In a simplified example, to model the movement of a stadium wave you could use a supercomputer and individually simulate each of the 80,000 spectators; predicting when they realize a wave is approaching, when they stand, when they sit. Or you could measure the speed of the wave as it moves around the stadium, an equally accurate but far less computationally intense method.
Kubis has seen the success of this translation with the code he built for Intel. One module of code, which runs on a supercomputer, simulated as many as 1 million individual atoms in exquisite detail. But another module simulates collective resonances, providing nearly identical results for a tiny fraction of the computational cost.
“If it’s a complicated system, with lots of unknowns, lots of degrees of freedom, it could even be impossible to solve with calculations based on the behavior of individual entities. But what’s really going on is that a wave is propagating through entities. And then it’s simple, it’s just a wave.”
The interactions of a system that can be modeled on the NEMO5 tool suite need only adhere to two criteria: the system is composed of many indistinguishable entities (people, neurons, cars); and the entities must be interacting, but in a limited range (a city, a brain, an arterial highway line). These are the criteria of particle physics, and while the NEMO5 tool suite is built on those equations, the computer code is deliberately modular and nonfield specific, enabling it to tackle problems beyond the quantum scale.

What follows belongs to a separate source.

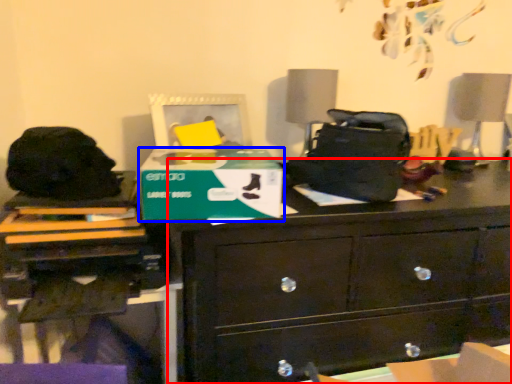
Question: Which object appears farthest to the camera in this image, chest of drawers (highlighted by a red box) or cardboard box (highlighted by a blue box)?

Choices:
 (A) chest of drawers
 (B) cardboard box

Answer: (A)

“NEMO5 is a toolbox for many-particle problems. But no one says many-particle physics is limited to small things. It could be for any system with indistinguishable entities interacting in a limited range,” Kubis said. “The quantum code library takes these sophisticated wave equations and hacks them into code snippets that solve equations, but the equations don’t care whether they’re solving for electrons or people.”
The NEMO5 tool suite has been developed with support from the National Science Foundation, the Semiconductor Research Corp., and Intel. It can be licensed academically through the Purdue Office of Technology Commercialization and commercially licensed via Silvaco Inc.